Choisir l'angiogenèse comme cible thérapeutique présente de nombreux avantages :
- L'universalité : l'angiogenèse est un phénomène caractéristique de toutes les tumeurs solides, de ce fait, on peut espérer une efficacité sur la plupart des tumeurs
- L'absence de résistance : les cellules de l'endothélium vasculaire ne présentent pas, contrairement aux cellules cancéreuses, de résistance naturelle ou acquise aux agents pharmacologiques
- Une meilleure tolérance : l'effet thérapeutique est basé sur la pharmacologie et non sur une toxicité permet d'envisager une meilleure tolérance et, ce d'autant, que l'angiogenèse non tumorale est un phénomène limité chez l'adulte
- La possibilité de les associer avec les médicaments de chimiothérapie conventionnelle
UN MODE D'ACTION PARTICULIER
Ces molécules n’agissent pas directement sur les cellules tumorales mais sur une population cellulaire normale, les cellules endothéliales, cellules constitutives des vaisseaux sanguins.
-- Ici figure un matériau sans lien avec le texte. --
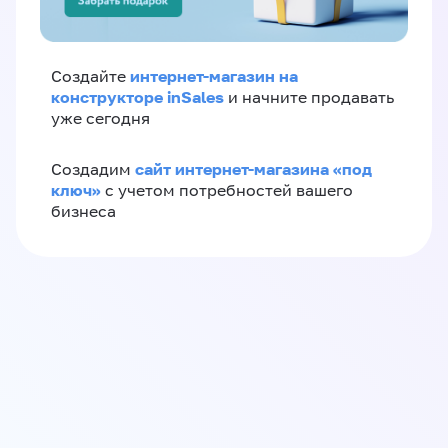
интернет-магазин на
Создайте
конструкторе inSales
и начните продавать
уже сегодня
сайт интернет-магазина «под
Создадим
ключ»
с учетом потребностей вашего
бизнеса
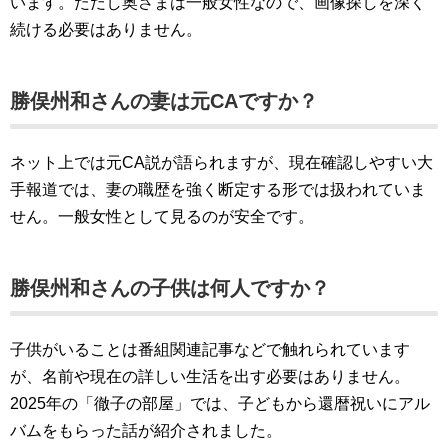
います。ただし奥さまは一般女性なので、画像探しを深く
続ける必要はありません。
勝俣州和さんの妻は元CAですか？
ネット上では元CA説が語られますが、現在確認しやすい大
手報道では、妻の職歴を強く断定する形では扱われていま
せん。一般女性として見るのが安全です。
勝俣州和さんの子供は何人ですか？
子供がいることは番組関連記事などで触れられています
が、名前や現在の詳しい生活を出す必要はありません。
2025年の「徹子の部屋」では、子どもから還暦祝いにアル
バムをもらった話が紹介されました。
Ils n’éradiquent pas la tumeur mais contrôlent sa croissance.
Ceci explique, pourquoi ils doivent être utilisés en association avec une chimiothérapie classique, en relais, pour stabiliser une maladie résiduelle minimale ou en traitement de maintenance.
UN PROFIL DE TOLÉRANCE SPÉCIFIQUE...
Les effets sur le rein, les plus communément rapportés, sont l’hypertension artérielle et la protéinurie car les récepteurs du VEGF sont fortement exprimés dans les reins.